November 21, 1997

Specialist care better for heart failure patients: study

Specialist care better for heart failure patients: study

Patients with severe heart failure fared far better in the care of heart failure specialists than primary care physicians, Vanderbilt University Medical Center researchers have found.

Their findings were reported earlier this month in the American Heart Association journal Circulation.

The study has important implications in the search for the best and most cost-effective treatment for the growing problem of heart failure, said Dr. John R. Wilson, professor of Medicine and director of VUMC's Heart Failure and Transplant Program.

"This study found that patients with severe heart failure do better under the care of heart failure specialists, compared to internists, general practice physicians or even general cardiologists who do not specialize in heart failure," said Wilson, one of the authors of the paper.

"This is one of several studies that have made this point. The next step needs to be to make sure the insurance companies understand that not only do patients do better, but the treatments cost less."

Heart failure is a dramatically escalating problem in the United States as the population gets older and as advanced treatments enable more people to survive heart attacks. In 1970, 250,000 Americans were diagnosed with heart failure; that number had climbed to nearly 700,000 by 1992.

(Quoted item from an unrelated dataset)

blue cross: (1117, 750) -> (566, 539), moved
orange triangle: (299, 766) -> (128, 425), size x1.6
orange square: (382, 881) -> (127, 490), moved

The VUMC researchers examined rates of hospitalization, medication use and peak exercise capacity among 134 patients referred to VUMC's Heart Failure and Transplant Program between July 1994 and June 1995. The study included 39 women and 95 men, with an average age of 52.

They found that individuals required hospitalization less frequently and had fewer symptoms, such as shortness of breath, when their care was transferred to heart failure specialists.

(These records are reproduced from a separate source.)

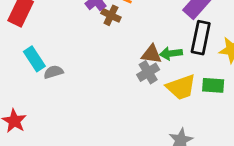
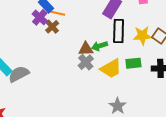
brown cross: (111, 15) -> (52, 27), turned 32
gray semicircle: (53, 72) -> (19, 74), size x1.5

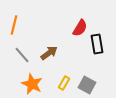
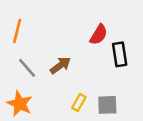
orange star: (32, 84) -> (20, 104), moved
gray square: (87, 85) -> (107, 105), turned -30

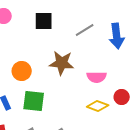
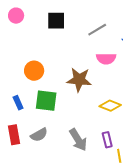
brown star: (62, 63) -> (79, 80), moved
pink semicircle: (97, 77) -> (106, 59), moved

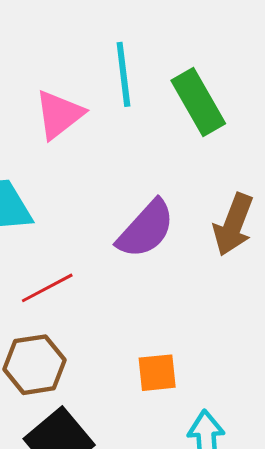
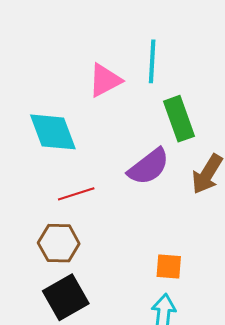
green rectangle: (198, 102) -> (179, 119), moved
orange square: (157, 373) -> (169, 266), moved

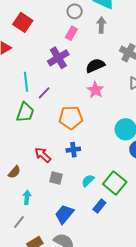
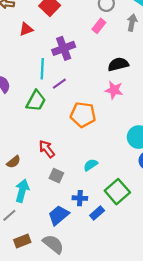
purple cross: (58, 58) -> (64, 48), moved
pink star: (95, 90) -> (114, 90), turned -30
blue cross: (73, 150) -> (80, 198), moved
cyan semicircle: (88, 181) -> (91, 165), moved
cyan arrow: (27, 197) -> (22, 191), size x1.5

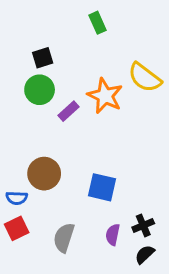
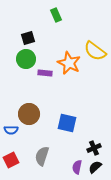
green rectangle: (97, 23) -> (56, 15), moved
purple rectangle: (68, 111) -> (45, 73), turned 48
red square: (17, 228) -> (11, 160), moved
purple semicircle: (113, 235) -> (77, 167), moved

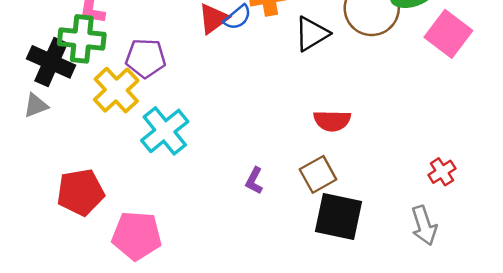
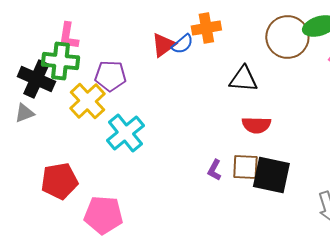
black triangle: (312, 34) -> (243, 79), moved, turned 36
brown square: (318, 174) -> (245, 167), turned 32
purple L-shape: (254, 181) -> (214, 170), moved
black square: (338, 216) -> (271, 175), moved

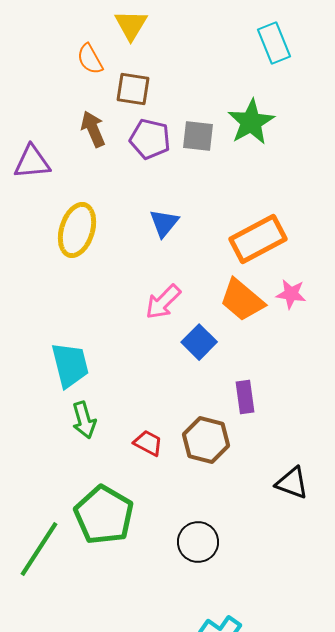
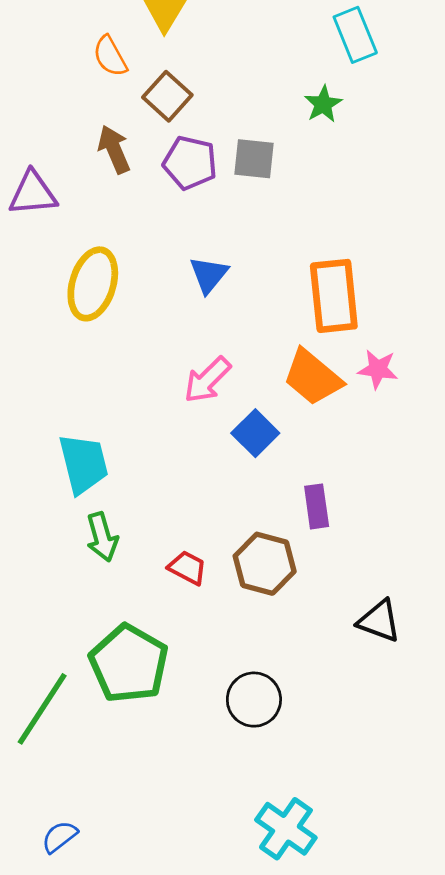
brown square: (133, 89) -> (167, 96), turned 33
green star: (251, 122) -> (323, 104), moved, size x0.6
orange rectangle: (258, 239) -> (334, 296), turned -68

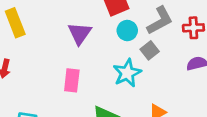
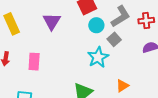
purple triangle: (80, 33) -> (52, 21), moved
pink rectangle: (72, 80) -> (34, 62), moved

During the year before referral to specialists, 94 percent of the patients in the study had been hospitalized. That dropped to 44 percent during the year after referral, the researchers reported.

In addition, the 88 patients who were able to exercise on a treadmill at the time of referral significantly increased their exercise ability, the study found.

The improved results may be due in part to more aggressive therapy with diuretics and more appropriate use of other medications such as beta-blockers and anti-arrhythmic drugs, the researchers said.

In an accompanying editorial, Drs. William T. Abraham and Michael R. Bristow of the University of Colorado noted that, currently, 83 percent of patients with heart failure are not cared for by specialists.

"Specialized heart failure centers offer complex, cost-effective treatments not available in other settings," they wrote, including heart transplantation, other heart surgeries and investigational medical treatments.

Co-authors of the study included Dr. Javed Butler, a fellow in Cardiology; Dr. Don B. Chomsky, assistant professor of Medicine; Dr. Stacy F. Davis, assistant professor of Medicine; and Dr. Sai Hanumanthu, a resident in Cardiology.